The risks of an unregulated sector
The very rapid growth of the phenomenon raises serious questions about the quality and safety of the support offered. The instant response specialists they have no clinical training and are not required to comply with codes of ethics. This means they may not recognize situations of serious distress, provide inadequate advice or find themselves unprepared for complex ethical dilemmas.
China strengthened user safety regulations at the end of 2025, particularly regarding chatbots and digital services. But the human territory of the instant reply providers it remains largely a gray area, where innovation outpaces regulation.
The risk is not only individual, but systemic: delegating emotional well-being to informal figures can become a dangerous shortcut if it completely replaces access to professional support.

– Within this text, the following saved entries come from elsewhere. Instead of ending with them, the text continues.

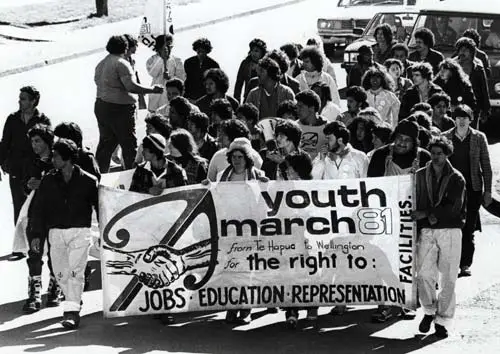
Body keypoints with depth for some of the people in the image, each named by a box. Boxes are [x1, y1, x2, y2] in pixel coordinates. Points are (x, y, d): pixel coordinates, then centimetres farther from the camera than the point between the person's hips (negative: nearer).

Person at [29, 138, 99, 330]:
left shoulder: (87, 181, -3)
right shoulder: (48, 180, 5)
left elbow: (99, 206, 4)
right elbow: (38, 208, 8)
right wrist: (36, 234, 2)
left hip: (80, 231, -3)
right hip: (56, 232, 3)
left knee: (75, 271, -12)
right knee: (60, 273, 5)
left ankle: (72, 311, -12)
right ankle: (73, 300, 28)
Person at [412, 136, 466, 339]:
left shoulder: (456, 179, 1)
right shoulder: (421, 176, 8)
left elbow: (454, 208, -8)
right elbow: (415, 202, 11)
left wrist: (426, 213, -12)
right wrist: (431, 216, -4)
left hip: (450, 231, -1)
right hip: (426, 231, 1)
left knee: (448, 278, 0)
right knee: (424, 274, -10)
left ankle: (442, 321, 9)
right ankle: (429, 311, 14)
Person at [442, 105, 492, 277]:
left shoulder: (479, 138, 3)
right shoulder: (444, 137, 4)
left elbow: (486, 166, 6)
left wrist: (487, 191, 2)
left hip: (472, 188, 0)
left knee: (468, 229, -2)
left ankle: (465, 264, 3)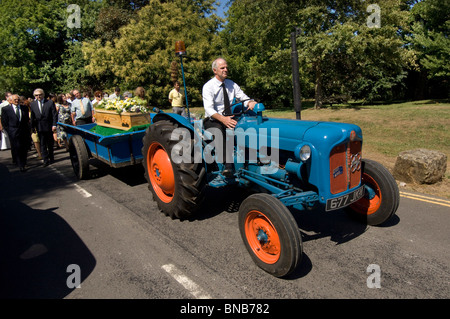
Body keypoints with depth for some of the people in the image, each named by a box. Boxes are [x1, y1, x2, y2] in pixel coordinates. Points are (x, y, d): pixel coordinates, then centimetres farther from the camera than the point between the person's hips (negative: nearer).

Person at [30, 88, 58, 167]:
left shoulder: (50, 102, -2)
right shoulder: (33, 104, 6)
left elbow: (54, 115, -3)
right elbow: (32, 116, 7)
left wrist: (54, 125, -10)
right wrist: (32, 127, 2)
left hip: (49, 127, -1)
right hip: (39, 128, 1)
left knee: (50, 143, 11)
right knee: (42, 144, -1)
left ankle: (51, 158, 25)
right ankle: (46, 160, 1)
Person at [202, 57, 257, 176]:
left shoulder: (231, 84, 12)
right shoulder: (208, 86, -6)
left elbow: (243, 97, 7)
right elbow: (209, 109, -19)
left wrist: (250, 103, -19)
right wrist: (223, 119, -37)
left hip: (229, 118, 5)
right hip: (212, 121, -5)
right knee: (219, 130, -39)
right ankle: (227, 165, -44)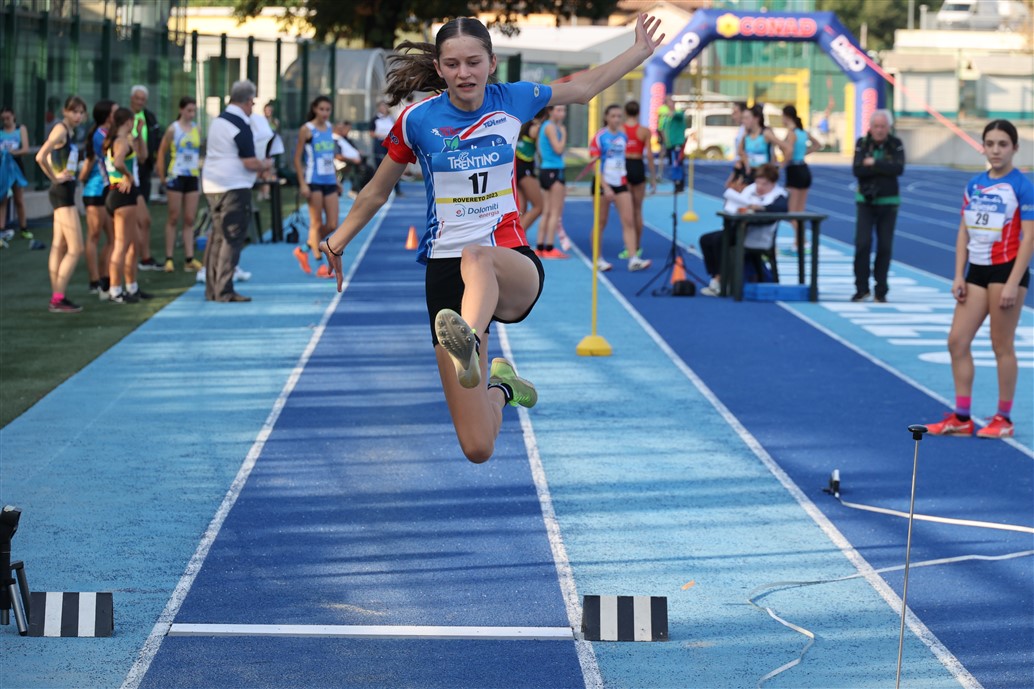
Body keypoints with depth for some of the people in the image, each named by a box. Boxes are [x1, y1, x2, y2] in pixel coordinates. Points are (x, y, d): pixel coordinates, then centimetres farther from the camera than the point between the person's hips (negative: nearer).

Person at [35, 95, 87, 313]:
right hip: (62, 191, -10)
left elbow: (50, 156, 27)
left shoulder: (69, 132, 13)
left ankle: (56, 298, 14)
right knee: (76, 249, -10)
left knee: (59, 247, 11)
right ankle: (58, 299, -8)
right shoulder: (60, 130, -14)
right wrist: (55, 177, -15)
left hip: (65, 192, 10)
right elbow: (40, 157, -27)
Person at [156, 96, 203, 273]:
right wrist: (162, 176, -5)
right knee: (174, 218, -1)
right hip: (176, 176, -4)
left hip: (193, 177, 4)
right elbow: (161, 152, -2)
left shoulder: (197, 129, 8)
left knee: (190, 219, 3)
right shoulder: (173, 129, -6)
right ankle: (169, 258, 3)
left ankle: (189, 258, 2)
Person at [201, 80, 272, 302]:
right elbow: (250, 163, -16)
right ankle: (224, 291, -7)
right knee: (232, 238, -5)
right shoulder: (241, 126, -14)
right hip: (234, 188, -9)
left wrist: (258, 164, 19)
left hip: (212, 185, 9)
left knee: (218, 236, 14)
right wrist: (265, 165, 4)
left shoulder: (218, 121, 14)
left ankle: (212, 289, 17)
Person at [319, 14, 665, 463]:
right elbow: (377, 193, 14)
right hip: (446, 271, 0)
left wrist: (641, 51, 25)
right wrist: (335, 243, 18)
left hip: (514, 265, 0)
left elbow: (584, 88, 23)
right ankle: (500, 387, 28)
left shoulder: (513, 101, 3)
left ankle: (470, 342, -69)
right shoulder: (418, 120, -2)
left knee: (478, 258, -43)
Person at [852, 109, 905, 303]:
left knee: (885, 247, 2)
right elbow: (858, 170, -16)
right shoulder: (862, 144, -2)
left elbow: (899, 169, -17)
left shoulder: (896, 145, -2)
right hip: (865, 201, 0)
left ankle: (881, 291, 11)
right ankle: (862, 288, 2)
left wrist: (874, 164, -19)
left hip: (888, 202, 0)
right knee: (862, 243, -10)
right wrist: (884, 168, -19)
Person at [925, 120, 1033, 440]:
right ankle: (961, 418, 12)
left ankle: (1004, 418, 11)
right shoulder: (974, 186, 9)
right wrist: (958, 277, 4)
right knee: (957, 341, 4)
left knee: (1002, 345, 0)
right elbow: (964, 233, 12)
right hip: (977, 270, 6)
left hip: (1007, 269, -6)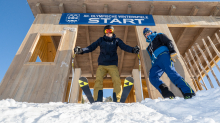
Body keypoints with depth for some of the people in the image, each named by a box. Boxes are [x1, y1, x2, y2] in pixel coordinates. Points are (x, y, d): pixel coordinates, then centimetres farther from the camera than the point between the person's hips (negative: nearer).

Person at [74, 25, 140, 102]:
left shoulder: (116, 40, 16)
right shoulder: (101, 40, 18)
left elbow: (124, 47, 3)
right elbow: (91, 47, 10)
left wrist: (133, 50, -17)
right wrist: (81, 50, -7)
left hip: (113, 65, 0)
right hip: (101, 65, 1)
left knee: (117, 80, -20)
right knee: (98, 80, -19)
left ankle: (117, 100, -14)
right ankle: (97, 100, -16)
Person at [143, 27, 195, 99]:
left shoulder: (158, 36, 23)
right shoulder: (149, 47, 38)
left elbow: (168, 42, 6)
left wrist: (172, 52, -13)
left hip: (163, 55, -5)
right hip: (156, 62, 5)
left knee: (171, 72, -29)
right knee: (152, 77, -22)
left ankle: (189, 93, -31)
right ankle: (167, 94, -32)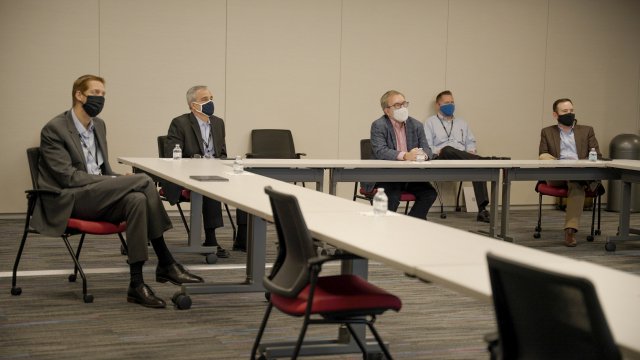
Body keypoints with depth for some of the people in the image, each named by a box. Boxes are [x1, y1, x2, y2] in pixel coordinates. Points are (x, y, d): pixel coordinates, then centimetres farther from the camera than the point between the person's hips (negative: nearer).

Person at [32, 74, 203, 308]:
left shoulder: (99, 125, 15)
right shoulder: (54, 129, -9)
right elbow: (68, 176, -17)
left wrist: (118, 184, -3)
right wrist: (115, 182, -21)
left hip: (99, 196, 7)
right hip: (70, 201, -7)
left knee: (137, 200, -29)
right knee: (143, 181, -25)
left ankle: (137, 284, -27)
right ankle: (166, 264, -21)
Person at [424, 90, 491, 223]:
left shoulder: (462, 122, 31)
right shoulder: (431, 122, 16)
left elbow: (470, 142, 25)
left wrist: (471, 151, 1)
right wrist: (438, 152, -16)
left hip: (463, 160, 3)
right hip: (441, 160, -3)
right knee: (448, 150, -41)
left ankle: (482, 209, -40)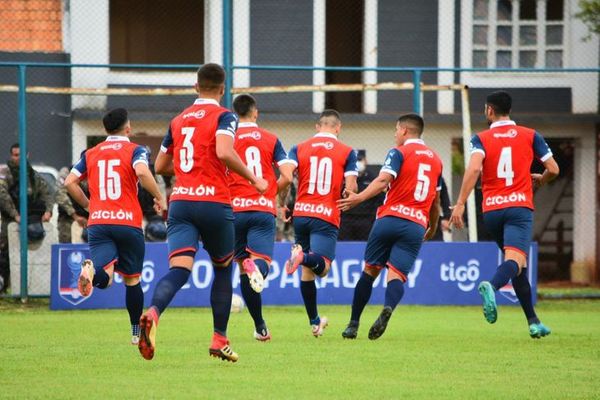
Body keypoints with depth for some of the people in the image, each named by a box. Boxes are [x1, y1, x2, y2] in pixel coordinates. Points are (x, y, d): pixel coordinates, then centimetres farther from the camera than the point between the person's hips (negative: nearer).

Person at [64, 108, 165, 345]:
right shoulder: (135, 150, 2)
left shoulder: (91, 154, 15)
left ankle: (91, 270, -47)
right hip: (128, 223, -2)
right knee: (132, 279, 13)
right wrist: (159, 197, -6)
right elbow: (142, 172, -19)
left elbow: (69, 182, 8)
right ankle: (137, 332, 18)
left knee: (104, 278, -13)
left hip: (98, 223, 2)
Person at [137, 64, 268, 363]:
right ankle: (219, 339, 18)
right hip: (214, 201, -3)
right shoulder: (223, 116, 0)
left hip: (180, 203, 3)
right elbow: (224, 151, -20)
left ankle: (153, 313, -43)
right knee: (223, 268, 18)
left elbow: (160, 166, 23)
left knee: (179, 269, -12)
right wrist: (254, 179, -8)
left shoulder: (178, 121, 17)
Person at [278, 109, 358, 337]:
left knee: (307, 271, 13)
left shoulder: (299, 149, 8)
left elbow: (286, 175, -8)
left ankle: (315, 322, 21)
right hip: (327, 216, -3)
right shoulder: (347, 152, 3)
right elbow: (351, 188, -5)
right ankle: (303, 257, -42)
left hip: (301, 213, 3)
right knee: (322, 267, -8)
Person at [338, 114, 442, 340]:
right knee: (396, 275, -5)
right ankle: (388, 308, -37)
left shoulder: (399, 152, 3)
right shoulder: (435, 159, 20)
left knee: (370, 270, 10)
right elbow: (436, 201, 28)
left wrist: (359, 198, -22)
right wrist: (433, 227, 40)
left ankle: (353, 324, 13)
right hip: (417, 226, 3)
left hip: (390, 218, -3)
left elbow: (383, 181, -15)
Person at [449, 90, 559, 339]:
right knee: (515, 261, -19)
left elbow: (474, 168, -13)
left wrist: (460, 204, -16)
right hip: (520, 206, -2)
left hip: (491, 210, 2)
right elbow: (553, 169, 8)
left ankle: (533, 322, 18)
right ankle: (491, 286, -52)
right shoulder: (530, 136, 9)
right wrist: (540, 180, 31)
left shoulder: (481, 139, 6)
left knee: (518, 265, 17)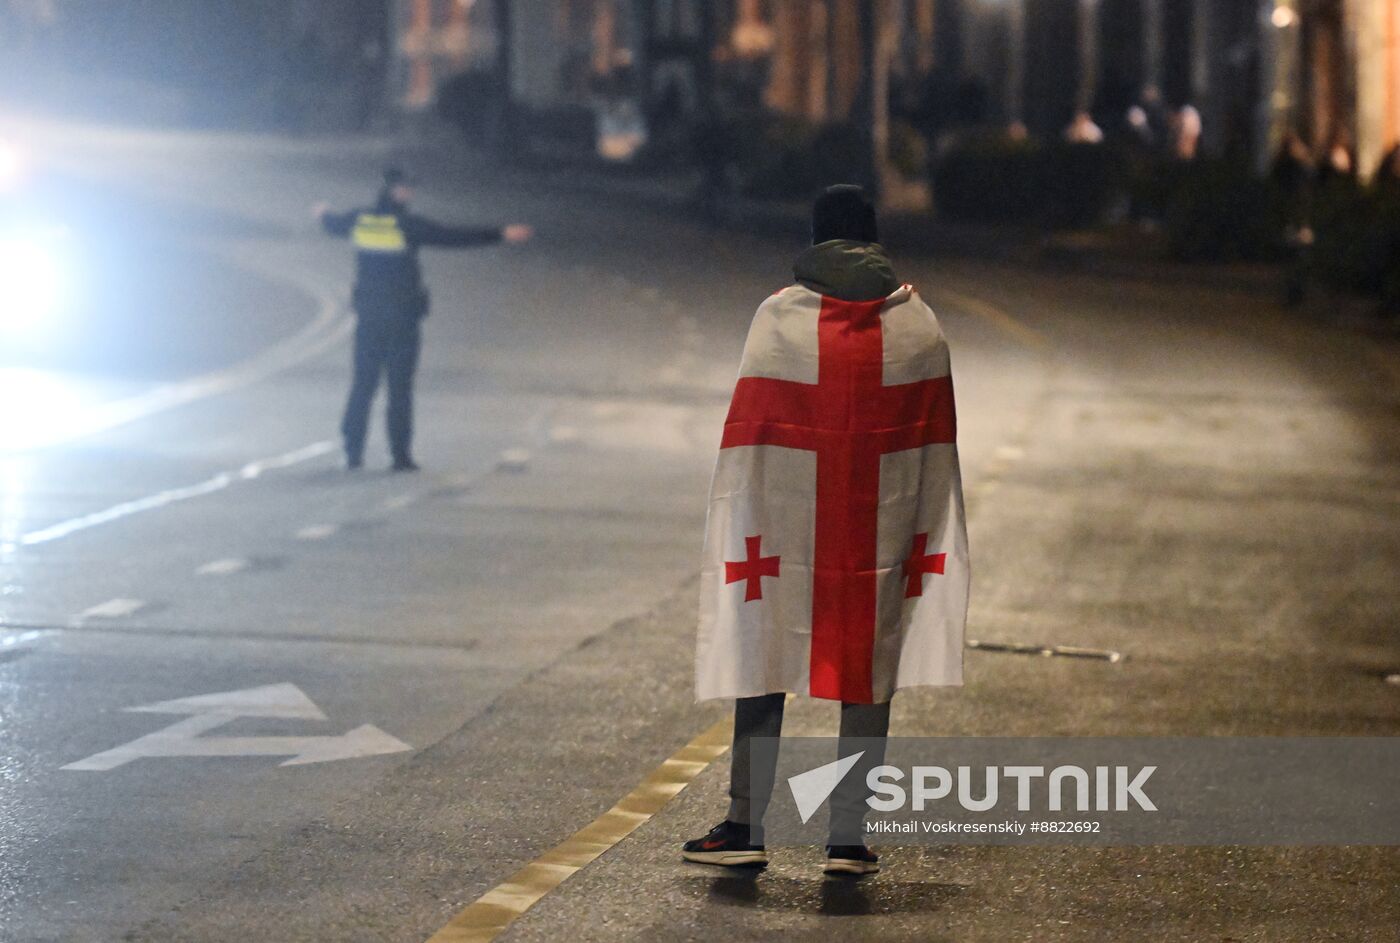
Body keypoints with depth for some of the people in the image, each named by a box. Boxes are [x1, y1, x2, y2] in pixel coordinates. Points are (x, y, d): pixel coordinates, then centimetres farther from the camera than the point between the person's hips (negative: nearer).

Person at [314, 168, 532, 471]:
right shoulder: (407, 225, -14)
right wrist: (501, 235, -13)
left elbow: (334, 225, 25)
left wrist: (324, 214, 50)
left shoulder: (359, 220, 2)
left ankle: (353, 452, 11)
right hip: (402, 317, -4)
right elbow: (455, 237, -16)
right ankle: (401, 455, 1)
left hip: (367, 317, 4)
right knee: (400, 386, 1)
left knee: (362, 384, 11)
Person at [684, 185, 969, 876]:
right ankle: (849, 837, 3)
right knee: (869, 673, 6)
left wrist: (740, 534, 1)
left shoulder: (779, 317, -4)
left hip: (787, 533, -1)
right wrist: (931, 546, 10)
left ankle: (747, 825, 8)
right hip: (885, 534, 1)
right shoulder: (919, 324, 2)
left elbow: (749, 438, -4)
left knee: (763, 662, 9)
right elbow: (936, 450, 4)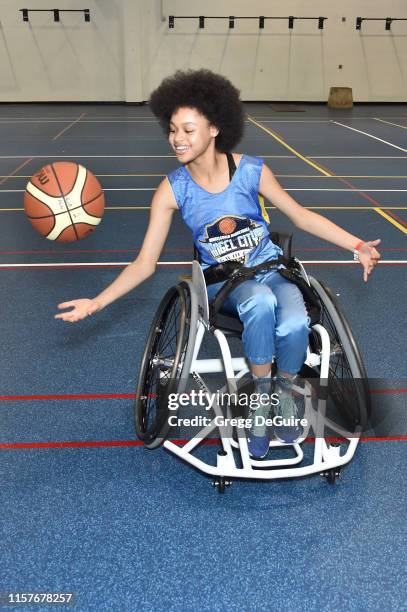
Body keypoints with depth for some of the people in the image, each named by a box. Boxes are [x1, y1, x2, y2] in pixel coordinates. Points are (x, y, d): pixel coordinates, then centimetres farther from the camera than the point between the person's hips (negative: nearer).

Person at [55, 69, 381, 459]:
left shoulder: (252, 171, -11)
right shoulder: (172, 190, -12)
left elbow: (301, 216, 1)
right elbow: (145, 263, -8)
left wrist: (358, 246, -5)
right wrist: (96, 303, -18)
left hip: (271, 269, 1)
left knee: (294, 326, -32)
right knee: (261, 302, -37)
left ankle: (285, 391, 1)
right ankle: (261, 397, -14)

A signal that goes beyond China
To dismiss the phenomenon as improvised or superficial would be a mistake. The instant response specialists they are a symptom, not an anomaly. They describe a global transformation: mental health as an immediate service, relationships as fragmented experiences, listening as performances.
It is a model that was born in China, but speaks to all the hyper-performative societies of the present. Where the need to be heard runs faster than the institutions called to respond. Where time is scarce, but anxiety is constant.
Maybe they’re not therapists. But they tell, with almost cruel precision, what happens when empathy becomes a parallel infrastructure. And when comfort, instead of being a right, is transformed into an on-demand service.